Lanthanide-doped glasses and crystals are attractive for laser applications because the metastable energy levels of the trivalent lanthanide ions facilitate the establishment of population inversion and amplified stimulated emission at relatively low pump power1,2,3. At the nanometre scale, lanthanide-doped upconversion nanoparticles (UCNPs) can now be made with precisely controlled phase, dimension and doping level4,5. When excited in the near-infrared, these UCNPs emit stable, bright visible luminescence at a variety of selectable wavelengths6,7,8,9, with single-nanoparticle sensitivity10,11,12,13, which makes them suitable for advanced luminescence microscopy applications. Here we show that UCNPs doped with high concentrations of thulium ions (Tm3+), excited at a wavelength of 980 nanometres, can readily establish a population inversion on their intermediate metastable 3H4 level: the reduced inter-emitter distance at high Tm3+ doping concentration leads to intense cross-relaxation, inducing a photon-avalanche-like effect that rapidly populates the metastable 3H4 level, resulting in population inversion relative to the 3H6 ground level within a single nanoparticle. As a result, illumination by a laser at 808 nanometres, matching the upconversion band of the 3H4 → 3H6 transition, can trigger amplified stimulated emission to discharge the 3H4 intermediate level, so that the upconversion pathway to generate blue luminescence can be optically inhibited.

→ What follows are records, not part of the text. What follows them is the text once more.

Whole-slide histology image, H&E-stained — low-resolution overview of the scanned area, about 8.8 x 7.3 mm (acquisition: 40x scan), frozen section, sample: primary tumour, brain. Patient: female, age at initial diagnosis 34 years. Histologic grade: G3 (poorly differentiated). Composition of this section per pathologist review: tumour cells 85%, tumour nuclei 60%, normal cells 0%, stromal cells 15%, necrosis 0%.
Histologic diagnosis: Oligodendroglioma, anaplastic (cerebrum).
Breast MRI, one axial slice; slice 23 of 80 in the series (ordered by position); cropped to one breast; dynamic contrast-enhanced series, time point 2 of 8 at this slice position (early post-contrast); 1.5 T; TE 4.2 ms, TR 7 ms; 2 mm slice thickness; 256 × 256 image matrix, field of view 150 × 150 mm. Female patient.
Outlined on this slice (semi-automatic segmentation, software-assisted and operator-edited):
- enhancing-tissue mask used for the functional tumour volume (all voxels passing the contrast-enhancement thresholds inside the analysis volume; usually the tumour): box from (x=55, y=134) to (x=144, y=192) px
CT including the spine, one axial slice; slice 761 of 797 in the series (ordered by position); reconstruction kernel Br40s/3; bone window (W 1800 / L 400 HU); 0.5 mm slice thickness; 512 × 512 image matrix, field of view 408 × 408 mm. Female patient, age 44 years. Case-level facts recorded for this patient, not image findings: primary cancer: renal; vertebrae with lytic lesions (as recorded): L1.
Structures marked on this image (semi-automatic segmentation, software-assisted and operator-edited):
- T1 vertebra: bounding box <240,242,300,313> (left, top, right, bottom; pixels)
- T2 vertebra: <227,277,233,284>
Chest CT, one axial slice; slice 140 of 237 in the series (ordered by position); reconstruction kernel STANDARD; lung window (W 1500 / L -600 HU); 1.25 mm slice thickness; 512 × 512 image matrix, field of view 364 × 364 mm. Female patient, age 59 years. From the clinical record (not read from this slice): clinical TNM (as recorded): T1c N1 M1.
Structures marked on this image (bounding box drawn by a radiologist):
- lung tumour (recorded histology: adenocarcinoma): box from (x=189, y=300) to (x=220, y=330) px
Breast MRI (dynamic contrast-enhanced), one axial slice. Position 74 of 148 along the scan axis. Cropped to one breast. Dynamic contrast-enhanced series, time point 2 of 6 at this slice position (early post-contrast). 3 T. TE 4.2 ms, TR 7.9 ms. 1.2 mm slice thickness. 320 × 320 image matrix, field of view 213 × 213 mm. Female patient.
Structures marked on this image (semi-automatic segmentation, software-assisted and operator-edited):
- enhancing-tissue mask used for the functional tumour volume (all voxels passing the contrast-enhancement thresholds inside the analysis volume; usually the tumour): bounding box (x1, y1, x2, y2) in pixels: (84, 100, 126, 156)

We harness these properties to realize low-power super-resolution stimulated emission depletion (STED) microscopy and achieve nanometre-scale optical resolution (nanoscopy), imaging single UCNPs; the resolution is 28 nanometres, that is, 1/36th of the wavelength. These engineered nanocrystals offer saturation intensity two orders of magnitude lower than those of fluorescent probes currently employed in stimulated emission depletion microscopy, suggesting a new way of alleviating the square-root law that typically limits the resolution that can be practically achieved by such techniques.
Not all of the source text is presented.